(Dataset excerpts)

┄┄┄┄┄┄

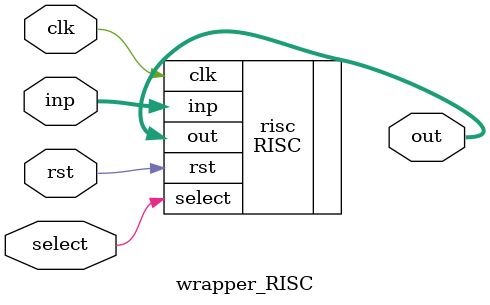
<source format=v>
`timescale 1ns / 1ps
module wrapper_RISC(clk, rst, select, inp, out);
	input clk, rst, select;
	input [9:0] inp;
	output [15:0] out;
	
	RISC risc(.clk(clk), .rst(rst), .select(select), .inp(inp), .out(out));
endmodule

</source>
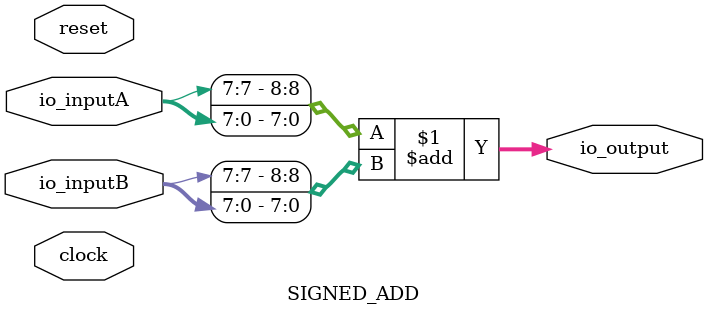
<source format=v>
module SIGNED_ADD(
  input        clock,
  input        reset,
  input  [7:0] io_inputA,
  input  [7:0] io_inputB,
  output [8:0] io_output
);
  assign io_output = $signed(io_inputA) + $signed(io_inputB); // @[SIGNED_ADD.scala 12:26]
endmodule

</source>
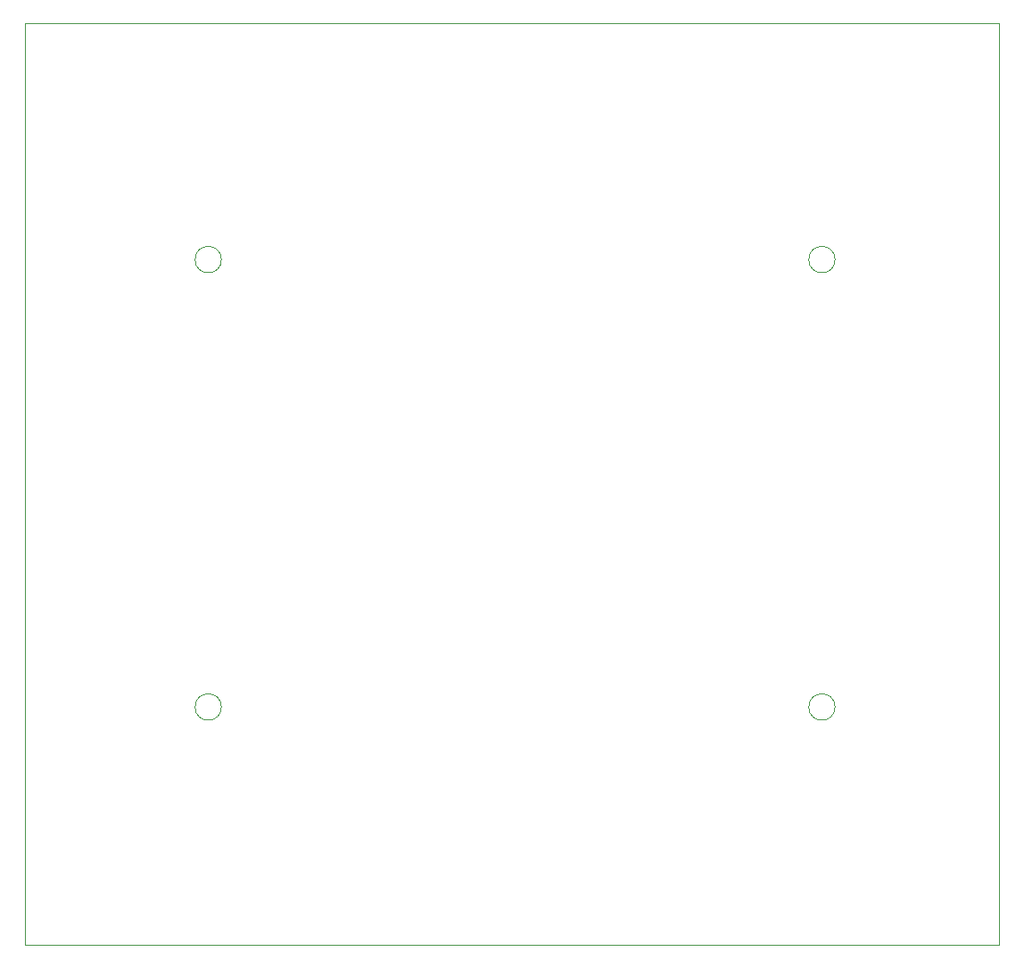
<source format=gbr>
%TF.GenerationSoftware,KiCad,Pcbnew,8.0.6*%
%TF.CreationDate,2025-02-16T20:54:21+01:00*%
%TF.ProjectId,TUSS4470_shield,54555353-3434-4373-905f-736869656c64,rev?*%
%TF.SameCoordinates,Original*%
%TF.FileFunction,Profile,NP*%
%FSLAX46Y46*%
G04 Gerber Fmt 4.6, Leading zero omitted, Abs format (unit mm)*
G04 Created by KiCad (PCBNEW 8.0.6) date 2025-02-16 20:54:21*
%MOMM*%
%LPD*%
G01*
G04 APERTURE LIST*
%TA.AperFunction,Profile*%
%ADD10C,0.100000*%
%TD*%
G04 APERTURE END LIST*
D10*
X171250000Y-46250000D02*
X263750000Y-46250000D01*
X263750000Y-133750000D01*
X171250000Y-133750000D01*
X171250000Y-46250000D01*
%TO.C,J1*%
X189902400Y-68699200D02*
G75*
G02*
X187402400Y-68699200I-1250000J0D01*
G01*
X187402400Y-68699200D02*
G75*
G02*
X189902400Y-68699200I1250000J0D01*
G01*
X189902400Y-111199200D02*
G75*
G02*
X187402400Y-111199200I-1250000J0D01*
G01*
X187402400Y-111199200D02*
G75*
G02*
X189902400Y-111199200I1250000J0D01*
G01*
X248152400Y-68699200D02*
G75*
G02*
X245652400Y-68699200I-1250000J0D01*
G01*
X245652400Y-68699200D02*
G75*
G02*
X248152400Y-68699200I1250000J0D01*
G01*
X248152400Y-111199200D02*
G75*
G02*
X245652400Y-111199200I-1250000J0D01*
G01*
X245652400Y-111199200D02*
G75*
G02*
X248152400Y-111199200I1250000J0D01*
G01*
%TD*%
M02*

</source>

┄┄┄┄┄┄

**DIRECTIVE**: The reply should hold the lines from the top of the records through the line containing "G04 Gerber Fmt", reproduced exactly, and no pictures.

**PROBLEM SOLUTION**:
<source format=v>
`timescale 1ns / 1ps
module wrapper_RISC(clk, rst, select, inp, out);
	input clk, rst, select;
	input [9:0] inp;
	output [15:0] out;
	
	RISC risc(.clk(clk), .rst(rst), .select(select), .inp(inp), .out(out));
endmodule

</source>
<source format=v>
module SIGNED_ADD(
  input        clock,
  input        reset,
  input  [7:0] io_inputA,
  input  [7:0] io_inputB,
  output [8:0] io_output
);
  assign io_output = $signed(io_inputA) + $signed(io_inputB); // @[SIGNED_ADD.scala 12:26]
endmodule

</source>
<source format=gbr>
%TF.GenerationSoftware,KiCad,Pcbnew,8.0.6*%
%TF.CreationDate,2025-02-16T20:54:21+01:00*%
%TF.ProjectId,TUSS4470_shield,54555353-3434-4373-905f-736869656c64,rev?*%
%TF.SameCoordinates,Original*%
%TF.FileFunction,Profile,NP*%
%FSLAX46Y46*%
G04 Gerber Fmt 4.6, Leading zero omitted, Abs format (unit mm)*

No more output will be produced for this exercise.